For instance, the expansion of I-94 from Milwaukee to Kenosha cost $2.2 billion, but only $200 million of that was classified as new construction. All the rest of the cost fell into the category of repair and maintenance.

That’s not the only situation in which transportation-funding math gets fuzzy. Dennis Yaccarino, a budget analyst for the City of Milwaukee, says WisDOT claims to have increased the amount of shared revenue given to municipalities for road repairs. It has, but in a way that fails to benefit cities such as Milwaukee, Madison and Green Bay.The forumula used is almost impenetrably complicated and gives sprawling rural areas an advantage over heavily trafficked urban locations.

The math goes from fuzzy to utterly opaque when it comes to figuring out how much the state’s two dozen or so road builders give to lawmakers in each election cycle. That’s partly due to new rules that allow for unlimited anonymous donations to third-party campaign activity and partly due to the time-honored practices of bundling donations or making them under the names of friends or family members.

Down the road

Walker’s current state biennial budget contains so many new highway projects that the state would have to borrow about $993 million to pay for them all. Walker has justified piling on the future debt by touting all the construction jobs that the new projects would generate — a position that puts him at odds with himself.

In the past, Walker ruled out using public works to create jobs, implying that they represent a kind of socialism that stymies the free-enterprise system. He’s also opposed projects that burden the future with costs, such as health care expansion. In fact, he cited both objections in one of the most controversial decisions he’s made as governor — killing an inked deal to implement a high-speed rail system from Chicago to Milwaukee to Madison to Minneapolis. 

Along with that move, Walker turned down more than $800 million in federal funds, as well as all the jobs and economic activity the project would have generated. He also ensured more strain on state highways — strain that could have been avoided if people had another way to travel those heavily trafficked corridors. In fact, polls increasingly show that people, especially young people, prefer alternative travel options over driving.

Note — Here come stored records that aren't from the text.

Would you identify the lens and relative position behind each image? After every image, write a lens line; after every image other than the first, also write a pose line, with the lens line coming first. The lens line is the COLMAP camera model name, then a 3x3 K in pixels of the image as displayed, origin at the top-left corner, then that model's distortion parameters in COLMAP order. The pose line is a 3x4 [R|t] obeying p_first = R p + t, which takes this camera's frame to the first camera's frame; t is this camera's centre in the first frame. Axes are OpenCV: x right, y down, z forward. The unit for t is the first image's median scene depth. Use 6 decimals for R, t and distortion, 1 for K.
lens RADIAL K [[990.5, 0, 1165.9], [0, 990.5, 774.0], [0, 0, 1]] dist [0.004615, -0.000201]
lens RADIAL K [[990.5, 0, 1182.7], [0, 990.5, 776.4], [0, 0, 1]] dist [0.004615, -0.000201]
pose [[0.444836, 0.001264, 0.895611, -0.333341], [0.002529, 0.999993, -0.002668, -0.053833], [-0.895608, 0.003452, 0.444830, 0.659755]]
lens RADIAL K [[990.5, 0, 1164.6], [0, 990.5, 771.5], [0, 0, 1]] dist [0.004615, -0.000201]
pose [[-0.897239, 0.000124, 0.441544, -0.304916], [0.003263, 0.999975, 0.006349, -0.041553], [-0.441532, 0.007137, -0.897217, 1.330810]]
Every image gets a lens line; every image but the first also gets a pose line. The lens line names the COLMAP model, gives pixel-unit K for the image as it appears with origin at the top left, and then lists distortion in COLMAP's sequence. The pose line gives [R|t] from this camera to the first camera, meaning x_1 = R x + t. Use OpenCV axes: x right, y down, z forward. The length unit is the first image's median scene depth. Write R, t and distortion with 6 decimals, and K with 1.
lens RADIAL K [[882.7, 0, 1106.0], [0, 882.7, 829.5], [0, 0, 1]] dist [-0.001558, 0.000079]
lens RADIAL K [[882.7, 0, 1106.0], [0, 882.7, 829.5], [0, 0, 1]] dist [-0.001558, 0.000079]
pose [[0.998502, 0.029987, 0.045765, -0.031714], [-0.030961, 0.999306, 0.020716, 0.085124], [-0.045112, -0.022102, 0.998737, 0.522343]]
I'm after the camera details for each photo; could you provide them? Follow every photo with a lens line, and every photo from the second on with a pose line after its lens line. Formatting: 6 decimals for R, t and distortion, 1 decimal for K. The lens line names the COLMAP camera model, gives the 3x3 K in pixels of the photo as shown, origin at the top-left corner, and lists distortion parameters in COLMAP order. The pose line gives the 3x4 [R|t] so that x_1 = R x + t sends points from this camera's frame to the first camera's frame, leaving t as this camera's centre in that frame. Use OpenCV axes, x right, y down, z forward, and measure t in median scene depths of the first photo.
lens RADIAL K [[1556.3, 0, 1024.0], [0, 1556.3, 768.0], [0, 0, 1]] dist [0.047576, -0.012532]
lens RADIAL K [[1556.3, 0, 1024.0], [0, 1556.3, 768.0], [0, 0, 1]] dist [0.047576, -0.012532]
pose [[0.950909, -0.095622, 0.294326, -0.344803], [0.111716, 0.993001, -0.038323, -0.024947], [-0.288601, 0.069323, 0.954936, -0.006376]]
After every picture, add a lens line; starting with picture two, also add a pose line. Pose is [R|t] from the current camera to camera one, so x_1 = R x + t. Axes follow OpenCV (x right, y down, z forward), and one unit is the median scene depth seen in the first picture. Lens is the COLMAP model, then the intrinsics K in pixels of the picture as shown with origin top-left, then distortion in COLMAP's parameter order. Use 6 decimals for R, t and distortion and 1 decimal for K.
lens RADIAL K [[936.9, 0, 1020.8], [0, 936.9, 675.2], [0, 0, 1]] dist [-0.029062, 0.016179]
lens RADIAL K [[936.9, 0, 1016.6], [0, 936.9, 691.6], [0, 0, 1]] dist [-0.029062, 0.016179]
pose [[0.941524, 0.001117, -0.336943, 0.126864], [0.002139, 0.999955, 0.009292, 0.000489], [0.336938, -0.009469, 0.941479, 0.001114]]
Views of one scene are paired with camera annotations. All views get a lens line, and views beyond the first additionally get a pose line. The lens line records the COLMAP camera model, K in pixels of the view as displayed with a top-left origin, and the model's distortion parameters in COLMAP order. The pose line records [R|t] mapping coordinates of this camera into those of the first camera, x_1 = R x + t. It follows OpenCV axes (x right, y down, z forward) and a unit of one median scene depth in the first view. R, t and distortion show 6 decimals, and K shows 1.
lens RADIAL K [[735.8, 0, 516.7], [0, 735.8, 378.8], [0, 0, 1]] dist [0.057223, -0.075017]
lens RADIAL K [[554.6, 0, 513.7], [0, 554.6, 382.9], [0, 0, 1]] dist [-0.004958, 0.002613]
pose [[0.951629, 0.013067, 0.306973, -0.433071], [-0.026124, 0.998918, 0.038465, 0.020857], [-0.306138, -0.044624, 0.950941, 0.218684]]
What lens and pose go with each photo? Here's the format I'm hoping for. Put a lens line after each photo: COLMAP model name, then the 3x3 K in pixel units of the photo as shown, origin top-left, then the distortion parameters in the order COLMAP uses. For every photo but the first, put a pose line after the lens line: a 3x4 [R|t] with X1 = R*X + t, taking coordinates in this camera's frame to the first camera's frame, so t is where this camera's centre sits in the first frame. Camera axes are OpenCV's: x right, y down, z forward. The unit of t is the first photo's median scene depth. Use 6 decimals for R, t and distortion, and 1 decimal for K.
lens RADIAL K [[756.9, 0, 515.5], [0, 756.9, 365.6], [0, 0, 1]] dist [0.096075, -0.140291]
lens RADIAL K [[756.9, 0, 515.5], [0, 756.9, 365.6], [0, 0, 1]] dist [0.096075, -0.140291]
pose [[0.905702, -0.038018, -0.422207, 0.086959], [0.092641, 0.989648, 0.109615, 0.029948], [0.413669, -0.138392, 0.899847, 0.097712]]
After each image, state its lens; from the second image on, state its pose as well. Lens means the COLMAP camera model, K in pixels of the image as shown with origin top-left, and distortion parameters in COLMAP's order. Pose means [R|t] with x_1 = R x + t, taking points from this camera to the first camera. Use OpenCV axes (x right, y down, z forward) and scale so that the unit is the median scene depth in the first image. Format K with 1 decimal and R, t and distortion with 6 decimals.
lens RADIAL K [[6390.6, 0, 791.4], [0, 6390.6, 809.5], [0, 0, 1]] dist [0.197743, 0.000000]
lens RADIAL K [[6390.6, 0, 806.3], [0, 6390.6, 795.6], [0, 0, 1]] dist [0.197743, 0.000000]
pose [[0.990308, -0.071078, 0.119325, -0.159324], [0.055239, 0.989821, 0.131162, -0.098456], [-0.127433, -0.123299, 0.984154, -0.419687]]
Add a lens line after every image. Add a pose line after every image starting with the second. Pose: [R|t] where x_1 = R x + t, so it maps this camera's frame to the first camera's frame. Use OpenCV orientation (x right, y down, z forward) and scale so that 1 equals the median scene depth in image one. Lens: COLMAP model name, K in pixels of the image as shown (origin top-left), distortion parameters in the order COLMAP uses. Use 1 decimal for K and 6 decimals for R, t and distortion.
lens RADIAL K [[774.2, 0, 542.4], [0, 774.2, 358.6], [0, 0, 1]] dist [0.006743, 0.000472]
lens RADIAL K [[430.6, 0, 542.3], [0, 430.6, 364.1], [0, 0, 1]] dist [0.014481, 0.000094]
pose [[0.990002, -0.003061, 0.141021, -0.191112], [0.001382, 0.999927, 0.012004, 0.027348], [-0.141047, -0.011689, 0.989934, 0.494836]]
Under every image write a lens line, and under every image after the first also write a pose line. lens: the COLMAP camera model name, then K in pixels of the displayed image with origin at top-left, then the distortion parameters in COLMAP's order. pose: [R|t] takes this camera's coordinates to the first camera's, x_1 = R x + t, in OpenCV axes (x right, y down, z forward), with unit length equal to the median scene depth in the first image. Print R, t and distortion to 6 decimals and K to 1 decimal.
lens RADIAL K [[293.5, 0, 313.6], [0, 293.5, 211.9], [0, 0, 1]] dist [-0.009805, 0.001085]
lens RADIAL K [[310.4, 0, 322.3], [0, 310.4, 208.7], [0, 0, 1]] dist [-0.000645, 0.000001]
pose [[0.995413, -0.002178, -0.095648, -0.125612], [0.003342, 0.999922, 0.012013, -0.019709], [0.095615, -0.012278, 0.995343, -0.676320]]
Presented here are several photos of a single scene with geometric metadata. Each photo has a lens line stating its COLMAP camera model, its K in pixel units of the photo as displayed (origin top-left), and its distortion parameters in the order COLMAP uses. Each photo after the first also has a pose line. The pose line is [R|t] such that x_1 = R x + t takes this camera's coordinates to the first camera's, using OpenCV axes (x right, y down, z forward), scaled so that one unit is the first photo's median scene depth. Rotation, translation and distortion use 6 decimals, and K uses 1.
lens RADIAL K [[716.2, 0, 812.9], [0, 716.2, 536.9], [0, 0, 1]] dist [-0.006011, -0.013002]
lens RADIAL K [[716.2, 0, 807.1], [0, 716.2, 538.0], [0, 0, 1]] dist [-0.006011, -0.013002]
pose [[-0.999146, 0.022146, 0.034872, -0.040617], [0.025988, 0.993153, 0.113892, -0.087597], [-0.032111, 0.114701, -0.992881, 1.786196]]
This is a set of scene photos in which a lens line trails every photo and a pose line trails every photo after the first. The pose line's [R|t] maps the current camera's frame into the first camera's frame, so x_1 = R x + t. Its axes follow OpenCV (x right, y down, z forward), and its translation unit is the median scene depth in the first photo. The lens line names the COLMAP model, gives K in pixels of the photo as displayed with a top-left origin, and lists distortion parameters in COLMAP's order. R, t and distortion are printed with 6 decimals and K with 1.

Ironically, Walker said at the time that maintaining the trains would burden future taxpayers with debt. But, as Hiniker points out, that’s exactly what the governor’s new highway-building projects do. He’s budgeted insufficiently for future repairs, but certainly they will have to be made on every mile of highway that he builds, according to Hiniker.

So, in addition to the debt Walker will incur by borrowing money to pay for highways that experts say are largely unneeded, he’s adding to future budgetary woes.